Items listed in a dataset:
···

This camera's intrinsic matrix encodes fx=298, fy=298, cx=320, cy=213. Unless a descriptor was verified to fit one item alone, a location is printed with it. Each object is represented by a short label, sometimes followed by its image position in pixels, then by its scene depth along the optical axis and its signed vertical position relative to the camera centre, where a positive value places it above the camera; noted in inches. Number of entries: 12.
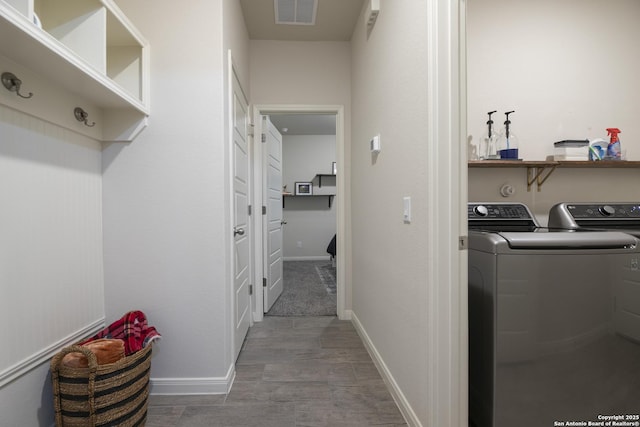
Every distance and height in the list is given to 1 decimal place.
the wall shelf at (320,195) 235.6 +7.8
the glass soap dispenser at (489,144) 73.5 +15.0
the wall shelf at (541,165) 69.6 +9.4
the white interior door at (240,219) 81.3 -3.9
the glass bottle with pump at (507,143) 71.7 +15.1
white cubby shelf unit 37.8 +21.0
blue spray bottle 73.6 +13.9
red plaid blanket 58.8 -25.6
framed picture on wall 239.3 +13.8
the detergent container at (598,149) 73.9 +13.6
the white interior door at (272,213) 117.6 -3.1
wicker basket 47.9 -29.9
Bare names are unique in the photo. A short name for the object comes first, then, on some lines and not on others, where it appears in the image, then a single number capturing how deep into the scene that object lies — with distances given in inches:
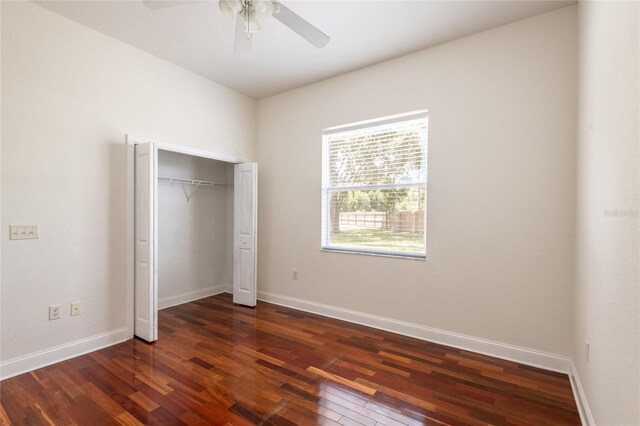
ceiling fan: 69.7
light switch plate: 94.2
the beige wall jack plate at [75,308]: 107.3
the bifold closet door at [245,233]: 162.1
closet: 119.9
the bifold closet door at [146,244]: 117.6
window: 127.8
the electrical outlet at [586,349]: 75.0
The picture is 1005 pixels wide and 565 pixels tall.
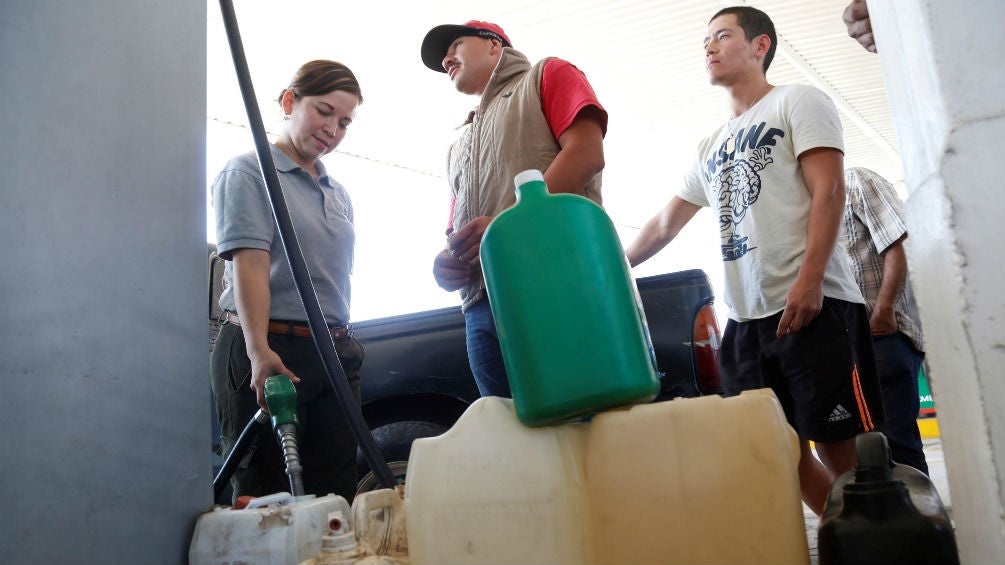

···

Your goal >>
When copying from the data above, begin at the line containing "white cubby shelf unit 37.8 +21.0" and end at the line containing "light switch plate: 94.2"; return those lines exactly and leave all pictures behind.

Task answer >>
white cubby shelf unit 37.8 +21.0
blue spray bottle 73.6 +13.9
red plaid blanket 58.8 -25.6
framed picture on wall 239.3 +13.8
the detergent container at (598,149) 73.9 +13.6
the white interior door at (272,213) 117.6 -3.1
wicker basket 47.9 -29.9
Bare names are unique in the photo. A short name for the object comes first, then, on some lines and not on others, where it appears in the image, then a single number capturing how deep into the scene that object lies — with distances given in inches:
ceiling fan: 69.7
light switch plate: 94.2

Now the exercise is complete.